* _EXCERPT PROVIDED_:

= = = = =

TechFestNW Interactive

Hyperparameter Optimization for Fun and Profit

Thunder Shiviah@TotalGood

github: ThunderShiviah

What is hyperparameter optimization (HPO)?

First things first

What are hyperparameters?

One answer:

A machine learning model's 'knobs'

Photograph by Jorge Royan, licensed under the Creative Commons Attribution-Share Alike 3.0 Unported

Example: gradient descent - step size

Created by Joris Gillis using Maple 10, distributed as public domain.

Created by Joris Gillis using Maple 10, distributed as public domain.

Difference between parameters and hyperparameters

  • The parameters are what the machine learning algorithm 'learns'. Hyperparameters are set before the ML model runs.

In some cases, hyperparameters determine the complexity or flexibility of the model (e.g. regularization parameters) which are used to prevent overfitting (high variance).

= = = = =

* _EXTRACTED ENTRIES_:
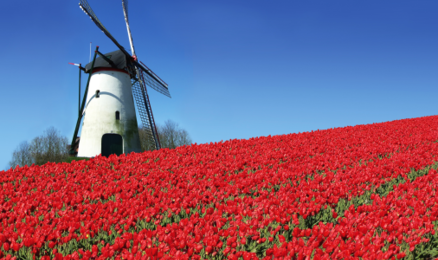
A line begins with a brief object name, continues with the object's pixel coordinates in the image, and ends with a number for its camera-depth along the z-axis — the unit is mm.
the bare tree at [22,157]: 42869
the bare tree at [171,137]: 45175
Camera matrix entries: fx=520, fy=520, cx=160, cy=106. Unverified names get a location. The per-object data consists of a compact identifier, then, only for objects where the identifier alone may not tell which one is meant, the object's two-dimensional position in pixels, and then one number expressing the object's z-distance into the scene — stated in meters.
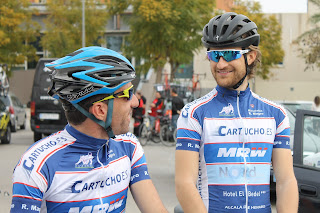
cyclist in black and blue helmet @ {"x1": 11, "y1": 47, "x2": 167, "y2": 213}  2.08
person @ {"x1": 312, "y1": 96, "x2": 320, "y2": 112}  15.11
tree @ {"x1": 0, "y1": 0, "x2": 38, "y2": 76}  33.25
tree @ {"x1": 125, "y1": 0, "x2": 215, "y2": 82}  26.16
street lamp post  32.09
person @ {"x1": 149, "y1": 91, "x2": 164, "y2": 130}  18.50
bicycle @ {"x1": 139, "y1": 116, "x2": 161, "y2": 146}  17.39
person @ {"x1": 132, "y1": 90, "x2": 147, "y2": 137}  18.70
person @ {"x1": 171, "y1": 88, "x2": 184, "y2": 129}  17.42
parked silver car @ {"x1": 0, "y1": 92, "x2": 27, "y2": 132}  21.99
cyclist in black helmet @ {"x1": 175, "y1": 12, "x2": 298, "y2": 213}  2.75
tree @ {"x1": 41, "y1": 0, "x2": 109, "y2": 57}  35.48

= = = = =

* _DIRECTIONS_:
1) Answer these questions about the hyperparameter optimization text, one line each:
(a) What step size example does it give?
(b) According to it, what are parameters?
(c) What are regularization parameters used to prevent?
2) Reproduce the stretch of the hyperparameter optimization text from "In some cases, hyperparameters" through "overfitting (high variance).".

* _ANSWERS BY ITEM NUMBER_:
1)
(a) Gradient descent: step size
(b) What the machine learning algorithm "learns"
(c) Overfitting (high variance)

2)
In some cases, hyperparameters determine the complexity or flexibility of the model (e.g. regularization parameters) which are used to prevent overfitting (high variance).